By now we should know that long-term coronavirus forecasts leave much to be desired. In early April, for example, the United States had seen fewer than 5,000 deaths from covid-19. It was not clear to many just how disruptive the pandemic would become. The University of Washington’s IHME model — the same one that made news last week — became avidly watched. Depending on the day you checked in April, IHME said the total number of deaths would reach 60,000 to 80,000 in the United States. Other models cited by the White House Coronavirus Task Force showed much larger numbers — up to 240,000 total deaths. These fluctuations and variations in the models led top decision-makers, including President Trump, to offer alternatingly optimistic and pessimistic responses. After the IHME model’s number fell at one point, Surgeon General Jerome Adams said he “absolutely” expected the death total to be lower than anticipated. After the 240,000 figure came to light in late March, Trump said the United States would be in for “a hell of a bad two weeks,” dropping his optimistic outlook, however briefly. Notably, the early IHME forecasts also said that essentially no deaths would occur after early June, failing to capture the protracted nature of the crisis.
Earlier, a “what if? modeling study from Imperial College London, released on March 16, suggested that the pandemic would be likely to cause more than 2 million deaths in the United States if zero preventive measures were taken. (Trump has declared his efforts to be triumphant in part because are not on that trajectory.) Decision-makers and the general public were not equipped to effectively interpret these widely disparate results from different kinds of models.

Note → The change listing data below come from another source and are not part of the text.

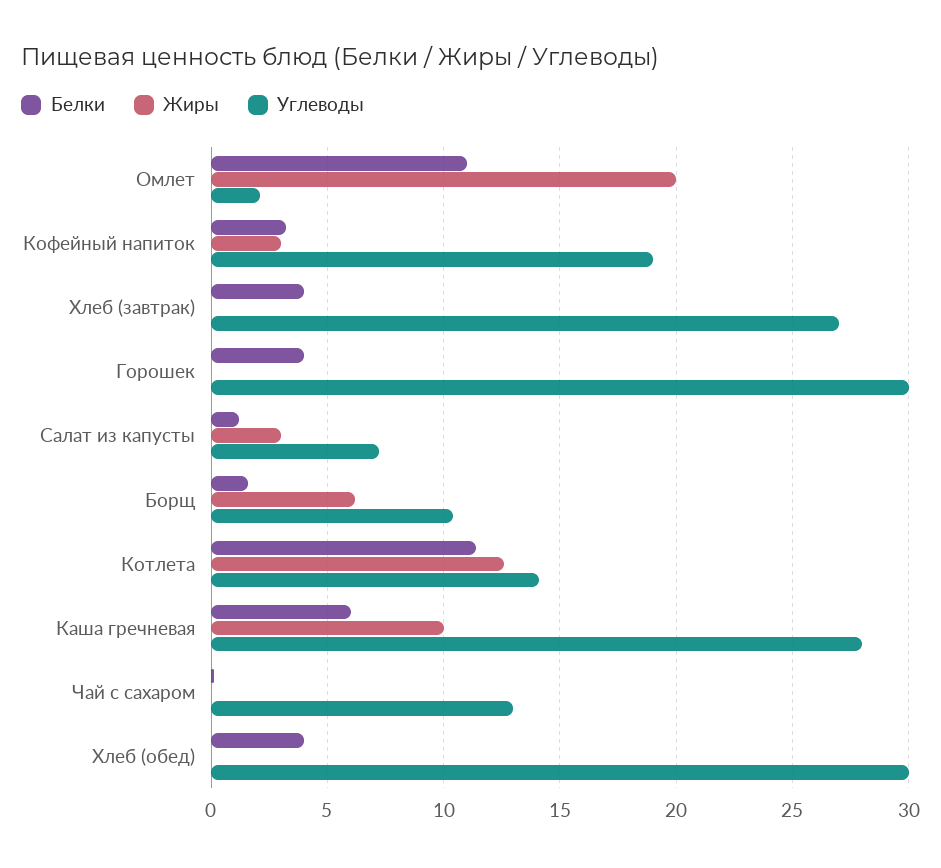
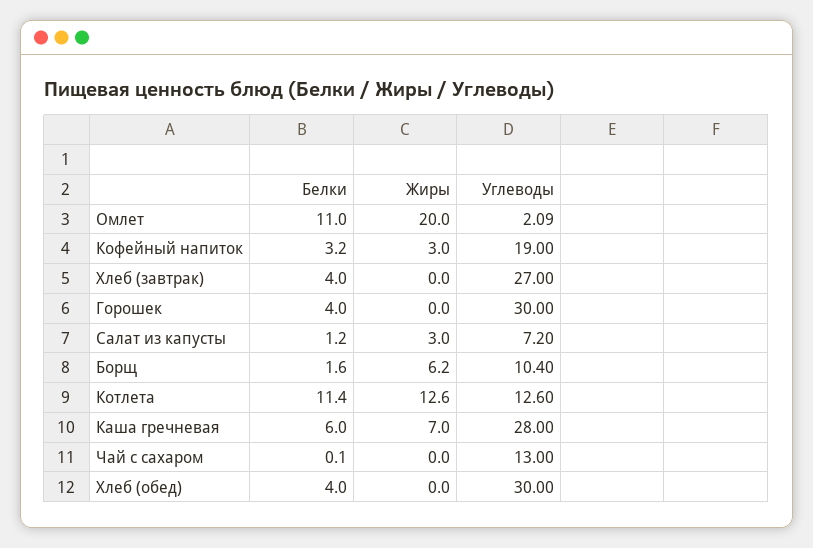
Углеводы, Котлета: 14 -> 12.6
Жиры, Каша гречневая: 10 -> 7

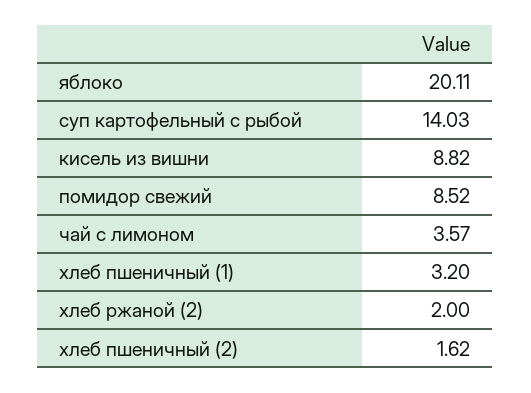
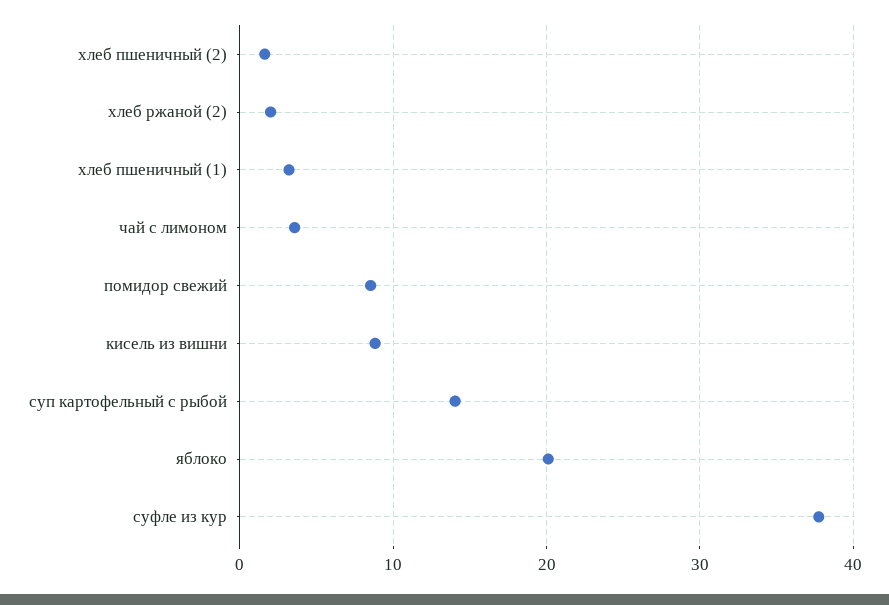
суфле из кур: none -> 38

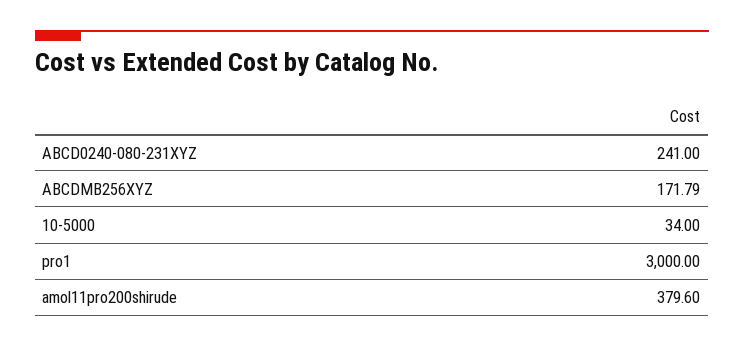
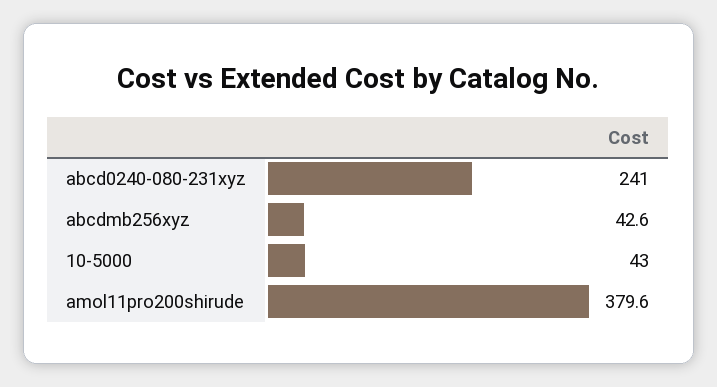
ABCDMB256XYZ: 171.79 -> 42.6
10-5000: 34 -> 43
pro1: 3000 -> none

The aggregate forecasts posted by CDC each week are useful, especially when capped at four weeks out, in offering a sense of whether public policy is succeeding or failing at curbing the coronavirus. Policymakers can use the data to help them decide whether to gently continue reopening or to tap the brakes, banning some activities.
Longer-term projections from hypothetical-scenario models also serve a purpose: They can offer guidance about which policy tools might be most effective. When talking about hypotheticals, stretching the timeline by a few weeks or months can make sense.
The problem comes when the public, press and policymakers interpret predictive models as saying something definitive about what the world will look like in December or January. The pandemic is shaped by human behavior, and too much can change between now and then to be knowable. Problems also ensue when hypothetical-scenario forecasts are confused with predictive forecasts.
Educating people about the benefits and limitations of coronavirus forecasts can help us fight the pandemic. If a scenario model tells us that we’ll see a rise in cases if we open bars and gyms, we should pay heed. If a pooled set of forecast models shows that viral spread will probably decline in the next two weeks, then we can be somewhat confident about our short-term public policy. But let’s not scare ourselves with predictions about what’s going to happen in three months — because nobody knows.